::: Available data
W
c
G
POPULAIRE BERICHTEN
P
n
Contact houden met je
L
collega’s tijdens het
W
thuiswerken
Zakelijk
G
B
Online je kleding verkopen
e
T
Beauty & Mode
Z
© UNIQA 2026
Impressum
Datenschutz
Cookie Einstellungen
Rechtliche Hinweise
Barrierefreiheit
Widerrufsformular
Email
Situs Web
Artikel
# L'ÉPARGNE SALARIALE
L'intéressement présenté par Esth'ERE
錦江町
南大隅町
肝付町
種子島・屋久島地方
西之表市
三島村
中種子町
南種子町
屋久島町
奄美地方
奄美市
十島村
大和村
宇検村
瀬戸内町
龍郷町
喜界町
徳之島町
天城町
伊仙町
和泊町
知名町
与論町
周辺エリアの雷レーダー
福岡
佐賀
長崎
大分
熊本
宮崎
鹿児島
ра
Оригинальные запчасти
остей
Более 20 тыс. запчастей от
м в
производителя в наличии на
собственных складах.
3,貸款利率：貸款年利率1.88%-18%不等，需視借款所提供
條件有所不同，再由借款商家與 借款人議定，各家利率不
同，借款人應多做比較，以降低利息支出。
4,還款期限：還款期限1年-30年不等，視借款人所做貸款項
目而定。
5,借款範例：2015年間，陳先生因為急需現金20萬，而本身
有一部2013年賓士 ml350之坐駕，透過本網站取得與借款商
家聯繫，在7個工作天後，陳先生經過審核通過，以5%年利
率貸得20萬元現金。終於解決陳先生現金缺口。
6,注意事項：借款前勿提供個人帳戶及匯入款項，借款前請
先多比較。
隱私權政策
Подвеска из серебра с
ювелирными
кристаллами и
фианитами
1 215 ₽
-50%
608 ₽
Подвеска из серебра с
::::::
Reproduce the whole listing verbatim, leaving every line as it was.

W
c
G
POPULAIRE BERICHTEN
P
n
Contact houden met je
L
collega’s tijdens het
W
thuiswerken
Zakelijk
G
B
Online je kleding verkopen
e
T
Beauty & Mode
Z
© UNIQA 2026
Impressum
Datenschutz
Cookie Einstellungen
Rechtliche Hinweise
Barrierefreiheit
Widerrufsformular
Email
Situs Web
Artikel
# L'ÉPARGNE SALARIALE
L'intéressement présenté par Esth'ERE
錦江町
南大隅町
肝付町
種子島・屋久島地方
西之表市
三島村
中種子町
南種子町
屋久島町
奄美地方
奄美市
十島村
大和村
宇検村
瀬戸内町
龍郷町
喜界町
徳之島町
天城町
伊仙町
和泊町
知名町
与論町
周辺エリアの雷レーダー
福岡
佐賀
長崎
大分
熊本
宮崎
鹿児島
ра
Оригинальные запчасти
остей
Более 20 тыс. запчастей от
м в
производителя в наличии на
собственных складах.
3,貸款利率：貸款年利率1.88%-18%不等，需視借款所提供
條件有所不同，再由借款商家與 借款人議定，各家利率不
同，借款人應多做比較，以降低利息支出。
4,還款期限：還款期限1年-30年不等，視借款人所做貸款項
目而定。
5,借款範例：2015年間，陳先生因為急需現金20萬，而本身
有一部2013年賓士 ml350之坐駕，透過本網站取得與借款商
家聯繫，在7個工作天後，陳先生經過審核通過，以5%年利
率貸得20萬元現金。終於解決陳先生現金缺口。
6,注意事項：借款前勿提供個人帳戶及匯入款項，借款前請
先多比較。
隱私權政策
Подвеска из серебра с
ювелирными
кристаллами и
фианитами
1 215 ₽
-50%
608 ₽
Подвеска из серебра с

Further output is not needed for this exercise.